デスクトップに内容を表示するなど、前衛的なインタフェースを持つWebブラウザです。
フローティングパレットでコントロールしたり、リンクをフローティングメニューで表示するなど、「ひよこの皮をかぶった狼」のような野心的なソフトウェアです。
デスクトップにWebの内容を表示するブラウザは数あまたありますが、ほとんどのものが「なんちゃってアクティブデスクトップ」を模索するタイプのものでした。Active Desktopとは、Windowsの世界で昔にはやりそうになった、デスクトップに株価やニュースなどを常時表示させておくというものです。
結局、その手のソフトで大々的な成功を収めたものはただの1つもありませんでした。デスクトップにWebを表示させたところで、アプリケーションやFinderのウィンドウで隠れてしまって見えなくなっている場合が多く、またデスクトップは無精者のユーザーが書類を置きまくっていたりで、デスクトップ上の文字を読ませようということ自体に無理があったわけです。 「情報をプッシュする」という概念が、なんとなく押し売りっぽいイメージを伴ったこともマイナスに作用したかもしれません。
そうはいっても、画面を最大限に有効活用できるとか、擬似的なキオスク端末モードにできるとか、テレビにパソコンをつないだ場合にはユーザーにウィンドウを意識させずにいられるといったこともあり、デスクトップWebブラウザの活躍の「場」はある。

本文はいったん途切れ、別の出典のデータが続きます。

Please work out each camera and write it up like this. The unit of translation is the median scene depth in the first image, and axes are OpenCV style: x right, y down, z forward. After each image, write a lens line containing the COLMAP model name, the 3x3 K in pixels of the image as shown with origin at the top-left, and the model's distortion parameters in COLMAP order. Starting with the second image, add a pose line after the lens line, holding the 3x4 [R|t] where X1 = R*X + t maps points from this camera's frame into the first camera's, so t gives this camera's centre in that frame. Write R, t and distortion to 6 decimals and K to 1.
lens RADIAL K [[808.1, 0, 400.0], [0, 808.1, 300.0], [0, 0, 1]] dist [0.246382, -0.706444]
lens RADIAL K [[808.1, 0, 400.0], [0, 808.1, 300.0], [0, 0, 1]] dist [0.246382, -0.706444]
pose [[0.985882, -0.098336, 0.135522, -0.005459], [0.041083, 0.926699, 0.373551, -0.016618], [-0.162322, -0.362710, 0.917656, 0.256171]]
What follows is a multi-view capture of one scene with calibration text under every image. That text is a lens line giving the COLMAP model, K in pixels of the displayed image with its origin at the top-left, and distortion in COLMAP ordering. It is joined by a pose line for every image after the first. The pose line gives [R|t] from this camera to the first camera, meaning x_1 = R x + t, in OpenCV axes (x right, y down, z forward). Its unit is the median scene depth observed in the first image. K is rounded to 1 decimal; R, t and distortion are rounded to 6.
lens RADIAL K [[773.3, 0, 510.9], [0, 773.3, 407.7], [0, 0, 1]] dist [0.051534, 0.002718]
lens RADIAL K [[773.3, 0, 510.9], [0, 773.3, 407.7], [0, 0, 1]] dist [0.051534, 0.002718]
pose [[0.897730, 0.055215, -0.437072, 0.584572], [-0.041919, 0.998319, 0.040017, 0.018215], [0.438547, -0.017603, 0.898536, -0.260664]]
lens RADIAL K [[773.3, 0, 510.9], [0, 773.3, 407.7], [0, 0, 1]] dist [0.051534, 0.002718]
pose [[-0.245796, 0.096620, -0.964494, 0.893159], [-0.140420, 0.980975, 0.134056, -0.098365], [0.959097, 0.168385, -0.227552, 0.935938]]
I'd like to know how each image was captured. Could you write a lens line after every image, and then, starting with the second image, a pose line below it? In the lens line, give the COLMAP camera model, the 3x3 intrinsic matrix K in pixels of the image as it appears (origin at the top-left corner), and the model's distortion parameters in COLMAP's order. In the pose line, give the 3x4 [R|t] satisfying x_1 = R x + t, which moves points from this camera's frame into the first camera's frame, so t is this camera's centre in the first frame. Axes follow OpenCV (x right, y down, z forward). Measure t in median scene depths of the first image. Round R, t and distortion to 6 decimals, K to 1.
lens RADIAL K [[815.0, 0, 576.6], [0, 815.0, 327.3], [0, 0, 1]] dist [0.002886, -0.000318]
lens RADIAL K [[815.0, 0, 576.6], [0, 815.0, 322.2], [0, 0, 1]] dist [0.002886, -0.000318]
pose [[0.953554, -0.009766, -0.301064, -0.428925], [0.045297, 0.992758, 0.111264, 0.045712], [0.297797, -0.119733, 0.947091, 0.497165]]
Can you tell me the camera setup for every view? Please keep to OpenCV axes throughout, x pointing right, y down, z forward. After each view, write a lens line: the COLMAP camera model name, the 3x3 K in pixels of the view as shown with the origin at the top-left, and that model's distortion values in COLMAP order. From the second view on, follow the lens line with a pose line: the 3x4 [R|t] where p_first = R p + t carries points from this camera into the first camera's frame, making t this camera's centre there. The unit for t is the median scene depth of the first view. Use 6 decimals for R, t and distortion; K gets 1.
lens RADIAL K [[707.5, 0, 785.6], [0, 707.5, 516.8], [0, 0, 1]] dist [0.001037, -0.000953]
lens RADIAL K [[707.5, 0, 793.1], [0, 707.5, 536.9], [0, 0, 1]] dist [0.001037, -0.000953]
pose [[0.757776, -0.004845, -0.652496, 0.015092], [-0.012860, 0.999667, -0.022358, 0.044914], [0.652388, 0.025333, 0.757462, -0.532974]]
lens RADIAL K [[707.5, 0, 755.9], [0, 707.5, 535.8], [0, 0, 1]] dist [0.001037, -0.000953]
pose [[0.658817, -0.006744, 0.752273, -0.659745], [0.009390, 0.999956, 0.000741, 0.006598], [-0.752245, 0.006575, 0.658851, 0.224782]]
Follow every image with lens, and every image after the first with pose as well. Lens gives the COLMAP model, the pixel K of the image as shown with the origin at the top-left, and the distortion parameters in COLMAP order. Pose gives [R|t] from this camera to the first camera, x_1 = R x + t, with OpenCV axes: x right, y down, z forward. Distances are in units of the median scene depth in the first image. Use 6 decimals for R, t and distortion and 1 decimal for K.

いつか復活する時が来る……かもしれないと思っていました。
それは、意外なところからやってきました。コンパクトで安価なMac miniの登場です。Mac miniのようなマシンがリビングルームの大型テレビにつながれたような状況ができたときに、その状況に合ったソフトというものが必要になることでしょう。
「リビングルームで、テレビから3メートル離れた場所からコンピュータを使う」といった状況を考えたときに、この「デスクトップWebブラウザ」という概念を、もう一度墓場から呼び戻してみようと考えたのです。幸い、リビングに置いてあるようなパソコンで本気で書類を作ったりWebの素材を作ったりの作業はしないでしょうから、デスクトップはそれほど書類アイコンで「汚染」されていないことも期待できます。
この「ぴよまるデスクトップWebブラウザ」では、デスクトップをワンボタンで表示させたり、表示系と操作系を明確に分離してみたり、リンクをコンテンツと分離して一覧表示させるといったさまざまな実験を行っています。常時利用することを念頭に置いたヘビーデューティなソフトではないものの、かなり野心的な試みを随所に盛り込んであります。
まだ全然荒削りなソフトですが、さまざまな可能性を秘めているのではないか、と思っています。